It's not an American stoory, it's an Oirish oon!
20 July 2000
Warning: Spoilers
A large part of Brad Pitt's genius as a movie star is his ability to pick scripts. "The Devil's Own" certainly indicates a lapse in judgment, but to a Hollywood tough guy, an IRA role is irresistible. You get a leather jacket, a ski mask, a machine gun and a cool accent. The Ulster accent is, as every movie star knows, very easy to master: just randomly scramble your vowel sounds, say "fook's seek" frequently--and you're Oirish!

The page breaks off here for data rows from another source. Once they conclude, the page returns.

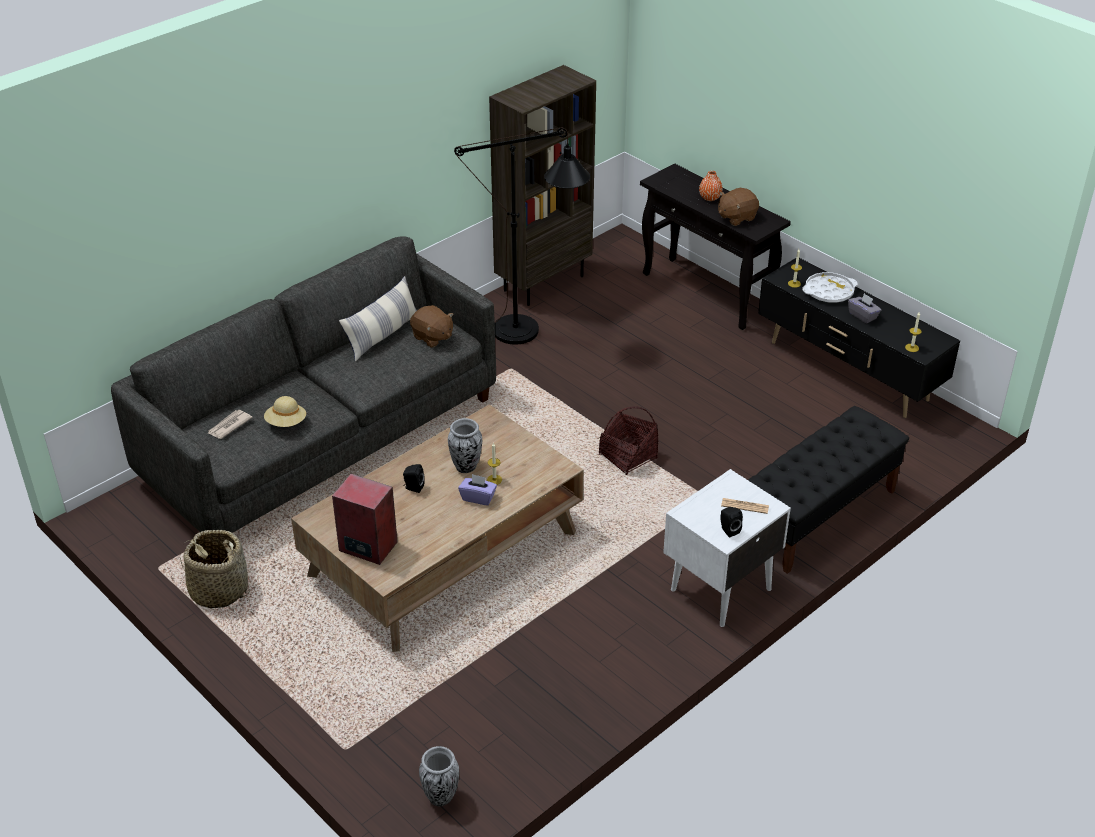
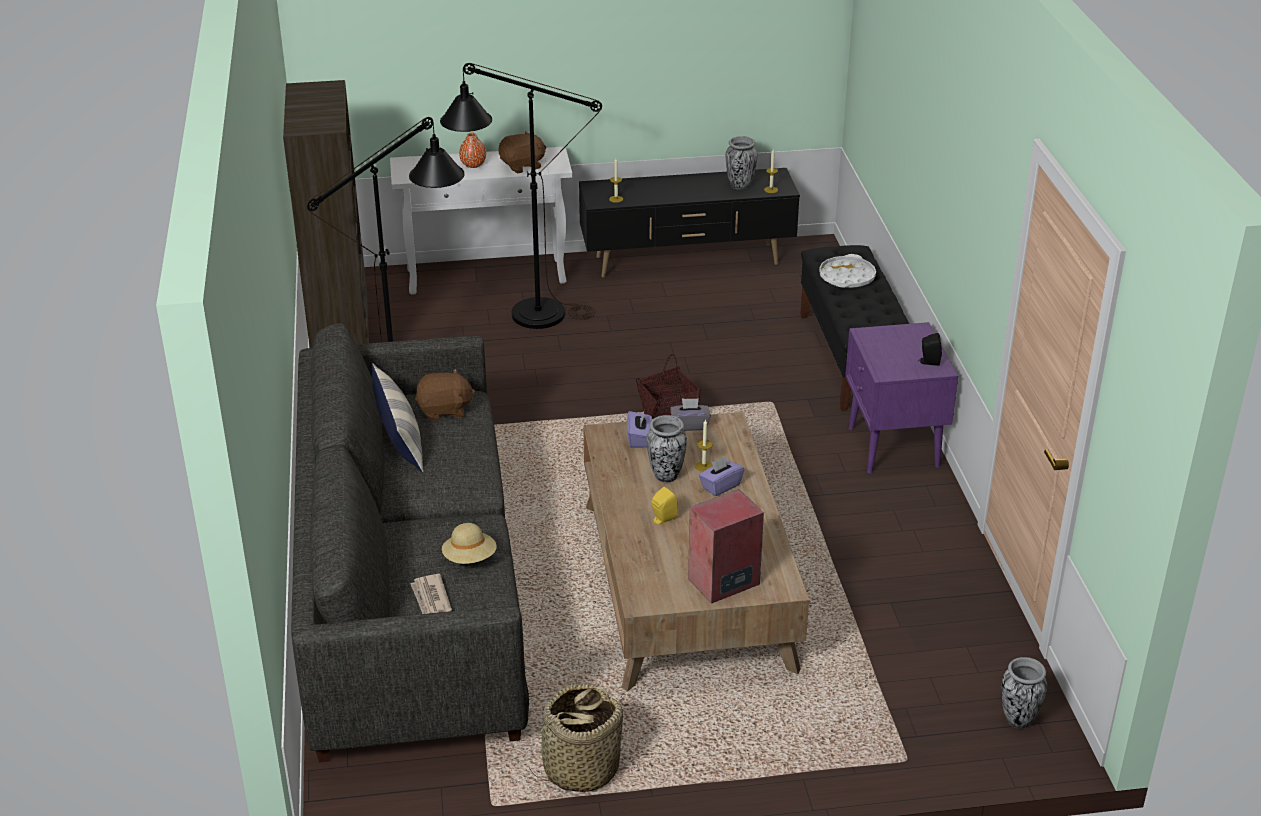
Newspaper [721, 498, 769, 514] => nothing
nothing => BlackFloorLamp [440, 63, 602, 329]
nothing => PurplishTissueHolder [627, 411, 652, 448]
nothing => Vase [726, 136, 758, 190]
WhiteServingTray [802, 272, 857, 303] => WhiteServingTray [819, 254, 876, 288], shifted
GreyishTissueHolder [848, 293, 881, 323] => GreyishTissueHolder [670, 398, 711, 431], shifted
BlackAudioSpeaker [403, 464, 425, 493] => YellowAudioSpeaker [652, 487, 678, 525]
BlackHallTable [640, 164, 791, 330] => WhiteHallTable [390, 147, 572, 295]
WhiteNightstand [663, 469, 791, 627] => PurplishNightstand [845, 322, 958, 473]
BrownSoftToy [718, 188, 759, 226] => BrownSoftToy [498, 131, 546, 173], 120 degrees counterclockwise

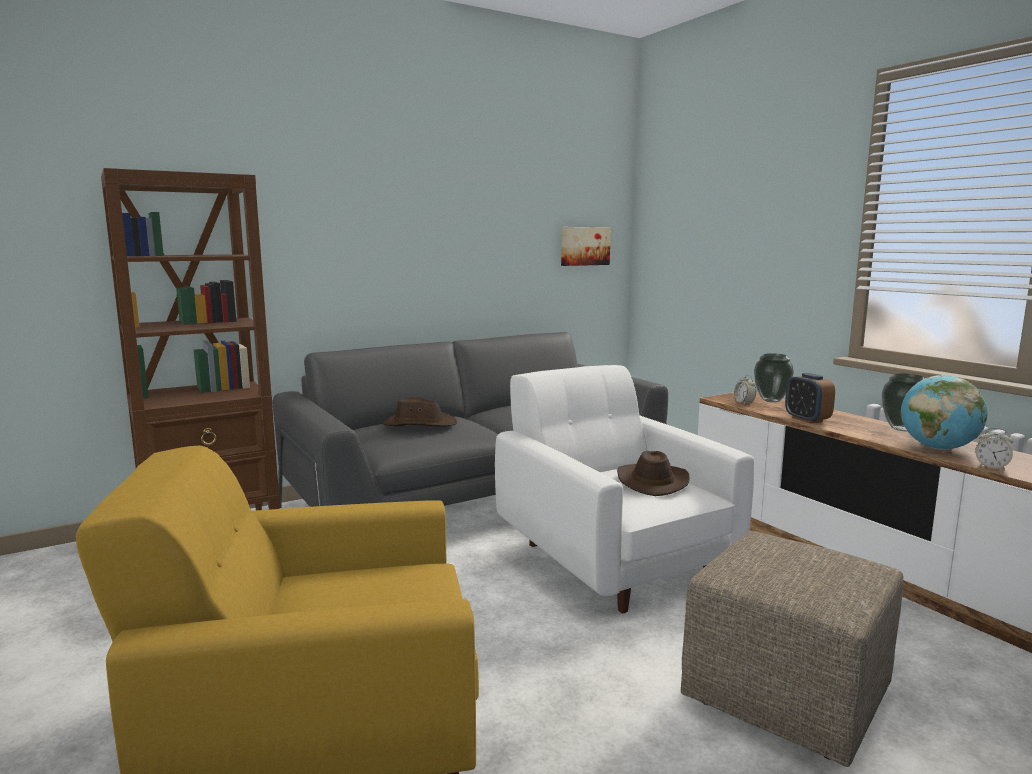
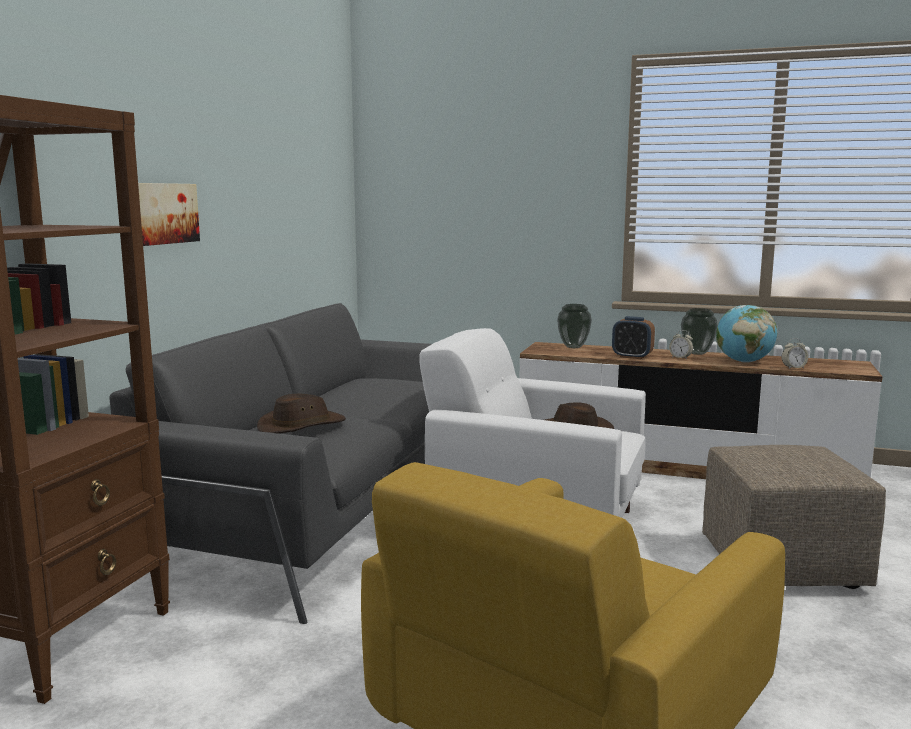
WallPicture [561, 227, 611, 266] => WallPicture [138, 183, 200, 246], shifted
AlarmClock [734, 375, 756, 404] => AlarmClock [669, 330, 693, 359], shifted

But far more laughable than the accents are the action scenes, which are so badly choreographed and edited, it's hard to believe the film is a Hollywood product. First there is Sean and Frankie's shootout with "half the fookin' army," which they win. Then they escape because the British forget to watch the back door. Also, there is the mysterious appearance of a vast forest in the middle of downtown Belfast, into which IRA terrorists can easily escape when cornered. Next there is the shootout with Billy Burke, in which Frankie somehow manages to fire three rounds from a double-barrelled shotgun (taking out a sniper who, oddly enough, falls forward from the impact of a shot in the chest), retrieves his pistol and fires the same shot twice--hitting Billy Burke, who for some reason counted to ten before lunging for his own gun.

The biggest mistake was in casting Harrison Ford, a lead man who commands $20,000,000 per film, and putting him in a supporting role, which of course had to be rewritten and elevated to a co-lead. The result: instead of a film about an IRA terrorist who comes to the States to buy munitions (which is a good precept), we get a film about a New York cop who's got an IRA terrorist living in his basement. Anyone who initially proposed such a story to the studio would have been turned down, and that would have been fortunate for all involved.

In fairness to Pitt, he did try to walk away from the project, and in order to save face, ridiculed the movie before it hit the theaters, which suggests that he had more sense than anyone else on the set.